Apesar de a legislação estar em vigor desde maio, a implantação das estruturas depende da regulamentação do Governo do Distrito Federal (GDF), que será responsável por definir o cronograma das obras e as regiões administrativas que receberão as primeiras intervenções.
Conhecidas como lombofaixas, as estruturas ficam no mesmo nível da calçada e funcionam como redutores de velocidade. Conforme as normas do Conselho Nacional de Trânsito (Contran), esses trechos devem contar com sinalização adequada e limite máximo de 40 km/h.
Autor do projeto que originou a lei, o deputado distrital Ricardo Vale (PT) afirma que a iniciativa fortalece a proteção aos pedestres em áreas de grande circulação. Segundo ele, a instalação das faixas elevadas representa um avanço em acessibilidade, cidadania e preservação da vida.
A expectativa é que a medida aumente a segurança no entorno de instituições de ensino e unidades de saúde, onde há intenso fluxo de pessoas com mobilidade reduzida.
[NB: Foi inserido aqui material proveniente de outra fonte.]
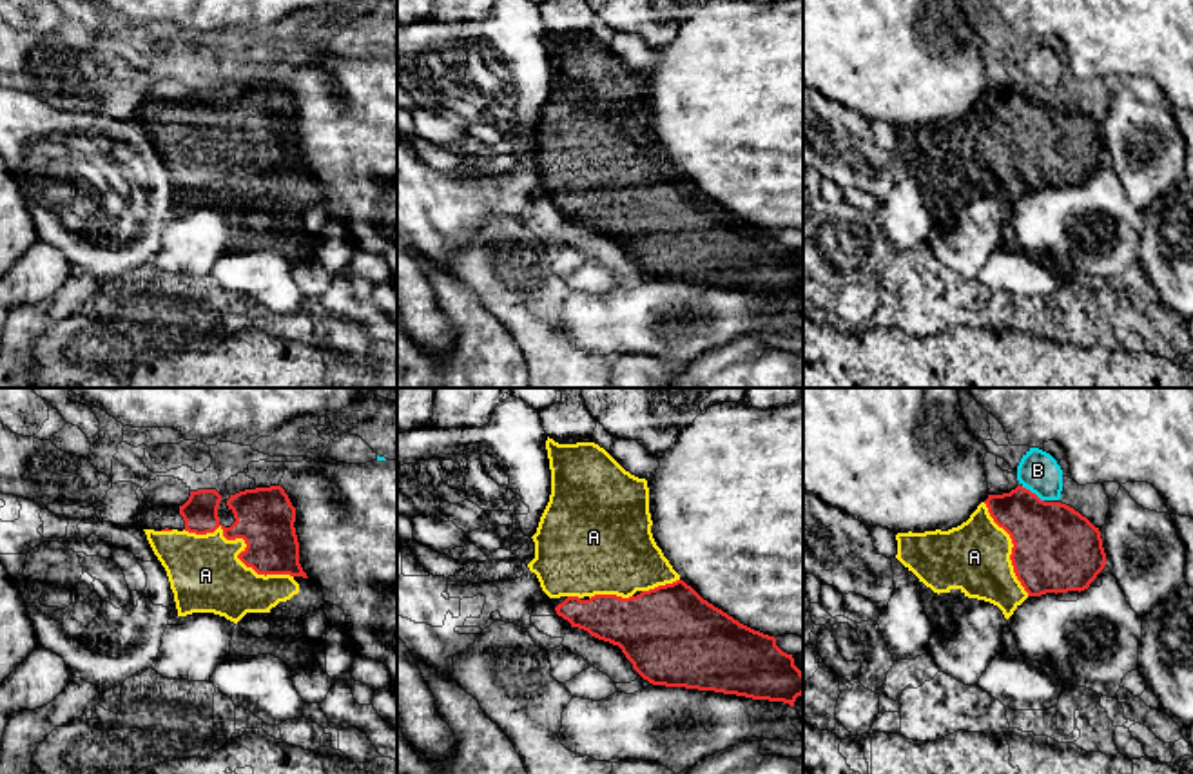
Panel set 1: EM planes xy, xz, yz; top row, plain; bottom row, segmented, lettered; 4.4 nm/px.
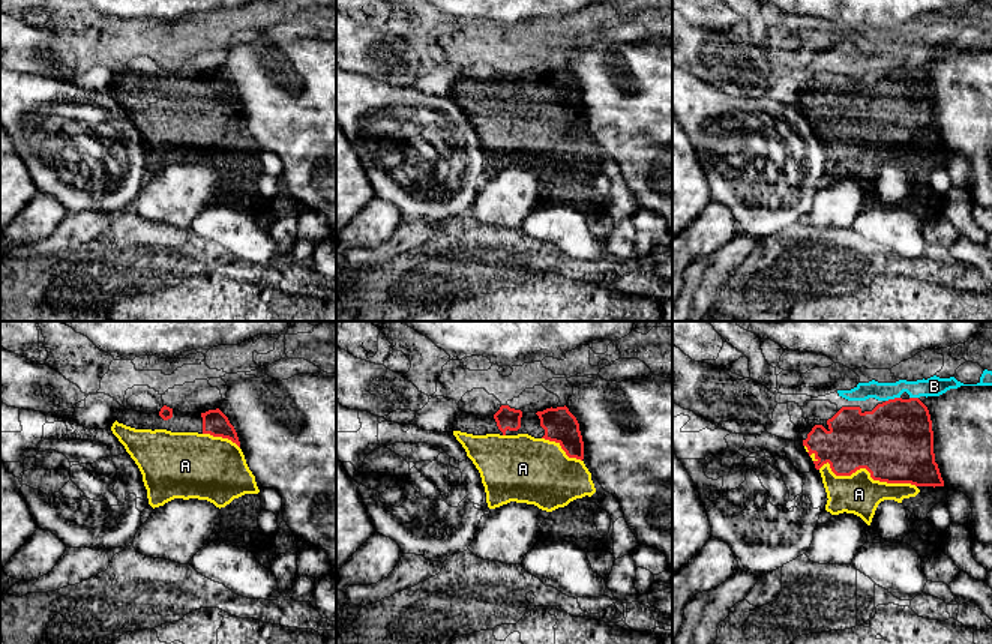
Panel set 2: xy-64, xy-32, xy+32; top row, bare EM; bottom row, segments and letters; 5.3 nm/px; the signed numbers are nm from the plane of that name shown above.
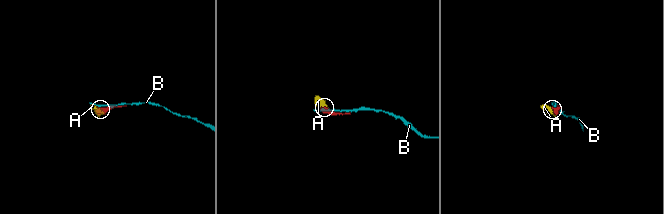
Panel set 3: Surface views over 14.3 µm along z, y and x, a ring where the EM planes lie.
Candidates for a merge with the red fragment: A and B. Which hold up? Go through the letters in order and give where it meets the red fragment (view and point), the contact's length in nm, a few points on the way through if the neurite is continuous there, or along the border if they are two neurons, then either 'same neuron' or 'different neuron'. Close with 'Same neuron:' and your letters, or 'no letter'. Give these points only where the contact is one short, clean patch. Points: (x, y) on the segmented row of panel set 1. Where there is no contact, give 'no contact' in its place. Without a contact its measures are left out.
A: contact xy (245, 542); length 550 nm; same neuron
B: contact yz (1030, 492); length 120 nm; different neuron
Same neuron: A

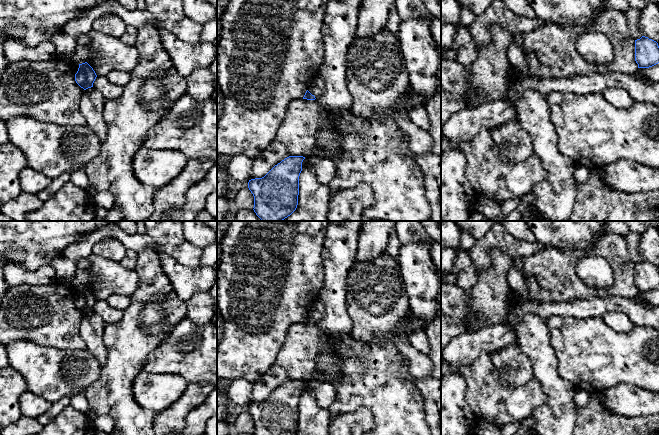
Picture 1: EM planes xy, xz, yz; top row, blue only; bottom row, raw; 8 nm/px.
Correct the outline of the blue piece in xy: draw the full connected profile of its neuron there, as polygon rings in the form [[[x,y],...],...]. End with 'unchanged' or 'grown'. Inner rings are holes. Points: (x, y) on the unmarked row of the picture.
[[[87,286],[79,288],[78,295],[75,298],[75,305],[81,312],[86,314],[93,311],[96,301],[95,295]]]; unchanged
Para a fotógrafa Larissa Souza, mãe de uma criança matriculada em uma escola de Vicente Pires, a elevação das faixas tende a reduzir os riscos de acidentes ao obrigar os motoristas a diminuírem a velocidade.
A vice-diretora de uma escola na Asa Norte, Roberta Ribeiro, considera que a eficácia da nova legislação dependerá da combinação entre infraestrutura adequada, sinalização e conscientização dos condutores.
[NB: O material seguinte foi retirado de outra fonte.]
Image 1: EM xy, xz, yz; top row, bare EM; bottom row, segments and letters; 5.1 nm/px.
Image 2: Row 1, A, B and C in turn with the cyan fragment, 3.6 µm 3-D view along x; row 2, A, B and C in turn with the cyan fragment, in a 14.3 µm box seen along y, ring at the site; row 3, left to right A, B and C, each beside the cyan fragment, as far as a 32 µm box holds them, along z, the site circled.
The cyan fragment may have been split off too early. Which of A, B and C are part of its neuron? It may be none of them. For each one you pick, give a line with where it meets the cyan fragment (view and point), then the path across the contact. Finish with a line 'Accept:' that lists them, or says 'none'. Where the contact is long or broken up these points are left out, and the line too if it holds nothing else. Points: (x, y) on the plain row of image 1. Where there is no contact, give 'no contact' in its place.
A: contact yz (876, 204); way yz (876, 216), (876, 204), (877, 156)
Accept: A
Na área da saúde, o enfermeiro Mateus Pazutti destaca que a medida pode facilitar a travessia de idosos, crianças e pacientes com dificuldades de locomoção, tornando o acesso às unidades de atendimento mais seguro.
Especialistas em trânsito também avaliam que a implantação das lombofaixas pode contribuir para reduzir atropelamentos, desde que respeite os critérios técnicos estabelecidos pela Resolução nº 738/2018 do Contran. O Detran-DF informou que cada instalação será precedida por estudos de engenharia de tráfego para definir a viabilidade e a necessidade da intervenção.
Reconhecida como Patrimônio Cultural Imaterial do Distrito Federal desde 2024, a tradição de respeito à faixa de pedestres permanece como uma das principais referências da mobilidade urbana na capital, que atualmente conta com 4.523 travessias oficialmente mapeadas.